In Canada, there are no laws that expressly address whether employees have privacy rights for the e-mails they send or receive through their work computers. As a result, the information that is passed through computers that are owned by the company may be construed as belonging to the company. Further, the nature of e-mail, which can easily be forwarded and distributed to others, might prevent any claim to privacy. Even when you delete an e-mail or a file from a computer, it is often easy to find and recover. E-mail does not carry the same privacy protections as letter mail.

In a recent British Columbia Supreme Court case, the business manager for 20 years at the Douglas College Student Society sued the society for wrongful dismissal. The society said that it had cause for the dismissal because the business manager had not advised the society about her knowledge of some thefts which had allegedly been committed by other employees. As evidence against the business manager, the society used personal e-mails sent by the business manager to friends discussing the thefts. The Supreme Court said that the e-mails, which had been taken off the computer that the business manager had used, were evidence that the business manager was dishonest and unfaithful to her employer. The court relied on them to determine that the society had cause to dismiss the business manager.

Some U.S. courts have determined that inappropriate files and e-mails are also grounds for an employee's dismissal. Even where the company had assured employees that e-mail communications would remain confidential and would not be intercepted and used against employees, or where employees accessed personal folders though private passwords, U.S. courts have found that employees have no reasonable expectation of privacy and upheld the employers' basis for dismissal.

Employers, though, do not have an open door to pore over every e-mail from every employee. Employers have to be careful that monitoring is not so intrusive to be offensive in the eyes of a court. Further, the federal privacy commissioner has said that employee monitoring should be proportionate to the purpose. Companies can develop policies for acceptable use and determine the proper scope of monitoring to clarify any expectation of privacy.

Don't cross the line

A driver "rolls forward" into a crosswalk while waiting for a stale red light to turn green. Suddenly, "flash-flash," the red-light camera catches him in the act. This was the story of the defendant in a recent dispute to a ticket issued by one of the new red-light cameras going up at intersections throughout the province. How many times have you done the same thing and rolled ever so slightly forward anticipating the light change?

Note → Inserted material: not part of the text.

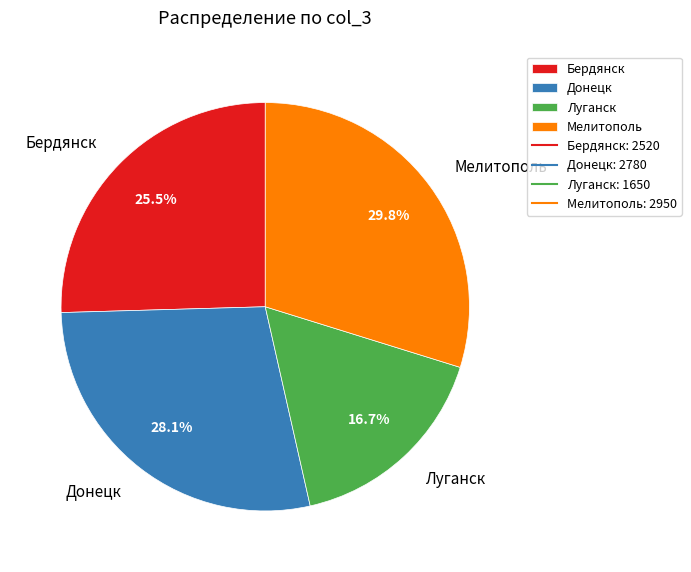

Is it true that Мелитополь is 30% of the pie?

True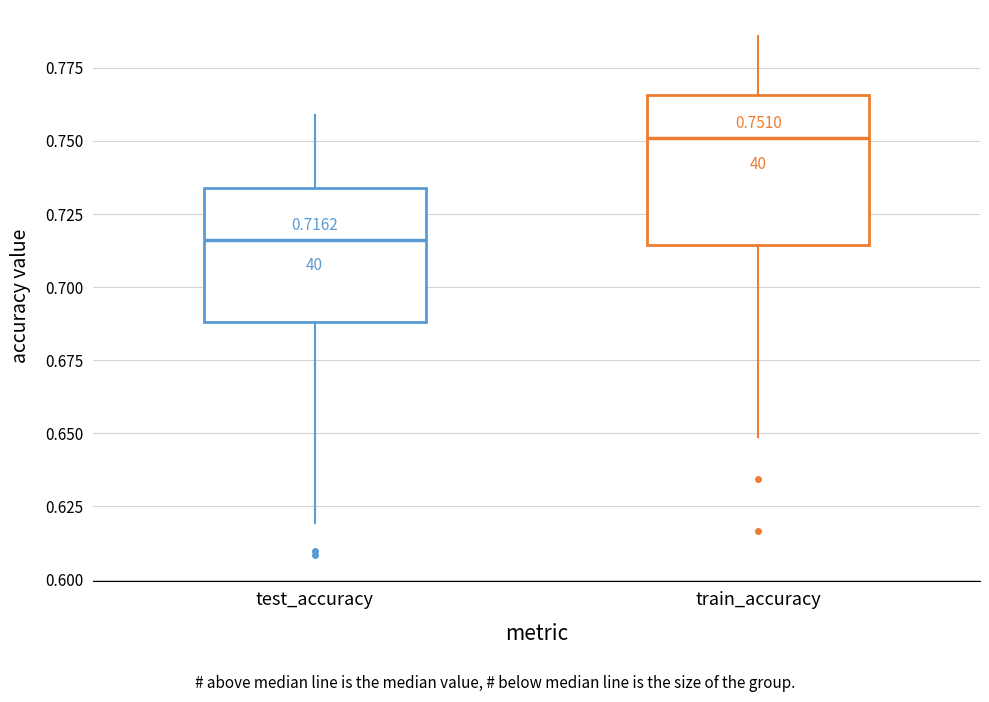

Which box is the tallest, from its lower edge to its upper edge?

train_accuracy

This case had caught my attention because the evidence for the Crown was a photograph, which showed that the defendant had not entered the intersection until the red light was more than 20 seconds old. Having heard that, I expected some story to come out about how the defendant had run the red light because he had been drinking or he had not been paying attention for some other reason. Instead, the defendant explained to the court that he had been waiting for the red light to change and, in anticipation, he started rolling forward. The defendant explained that, once he saw the flashes of the camera, he backed up, and that he had not proceeded through the intersection until the light turned green. The defendant argued that, while he had rolled into the crosswalk, he had not proceeded through the intersection and should not be convicted of the offence.

After hearing testimony, the court politely explained that the Motor Vehicle Act requires that the driver of a vehicle stop before entering the marked crosswalk on the near side of the intersection or, if there is no marked crosswalk, before entering the intersection and (except in the case of a right turn) must not cause the vehicle to proceed until a traffic control signal instructs the driver that he or she is permitted to do so. Since the camera had caught the defendant's vehicle in the marked crosswalk, the defendant was guilty of the offence.

Ryan Berger is an associate practising commercial litigation with the firm Bull, Housser & Tupper. The contents of this article are for information purposes only and should not be construed as legal advice.